Our inquiry on the theater’s website to confirm show times revealed that one does not dash headlong to movies.  Not only must most tickets be purchased in advance from the website, specific seating is selected as well. We soon realized that our Saturday night spontaneity had already been felt days earlier by forever forward planning Swedes.  Seats for the show times we desired were already reserved, booked and sold out.
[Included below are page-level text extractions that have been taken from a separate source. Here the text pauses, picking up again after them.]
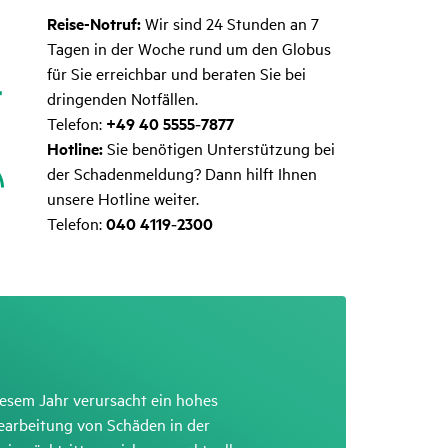
Reise-Notruf:
Wir sind 24 Stunden an 7
Tagen in der Woche rund um den Globus
für Sie erreichbar und beraten Sie bei
dringenden Notfällen.
Telefon:
+49 40 5555‑7877
Hotline:
Sie benötigen Unterstützung bei
der Schadenmeldung? Dann hilft Ihnen
unsere Hotline weiter.
Telefon:
040 4119‑2300
esem Jahr verursacht ein hohes
earbeitung von Schäden in der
So with Yankee adaptability, we reserved tickets for a Sunday matinee and on Saturday night headed out to Louis Jazz Club for dinner, music and some dancing. 

At Louis Jazz Club, a live band played swing jazz from Benny Goodman, Louis Armstrong and Gene Kruppa to the delight of an appreciative gray-haired audience who most likely first heard this music played by Benny Goodman, Louie Armstrong, et al.  The band of clarinet, drums, xylophone, guitar and bass fiddle was augmented with rotating horn and piano players.  The music was grand and our meal was equally satisfying.  We now have of new Stockholm “haunt.”


Our Sunday matinee movie date was a showing of John Le Carre’s “Tinker, Tailor, Soldier, Spy.”  Our multiplex theater contains 8 salons with each salon having a seating capacity of about 100 people.  We found our pre-selected seats, listened and partially understood the traditional Swedish admonition recited by an usher of theater rules (e.g. turn off mobile phones) and then settled into the movie. 

The film was a two-hour slow unrolling of a cold war era spy-vs-spy adventure within the British intelligence community called the Circus.   Most adult films here are shown in their original English (or native language) with Swedish subtitles. The only time we are at a loss is when a non-English speaking character, like an evil Russian agent or double crossing Hungarian general, speaks in their native language. Swedish subtitle translations are provided and we are left to fill in the gaps with our imaginations.
We are, nonetheless, going with the flow. We will book movie tickets in advance, take our number at the bank, fish market, pharmacy, wherever, and wait patiently for our turn.  It is all logical and orderly….Spock would be pleased.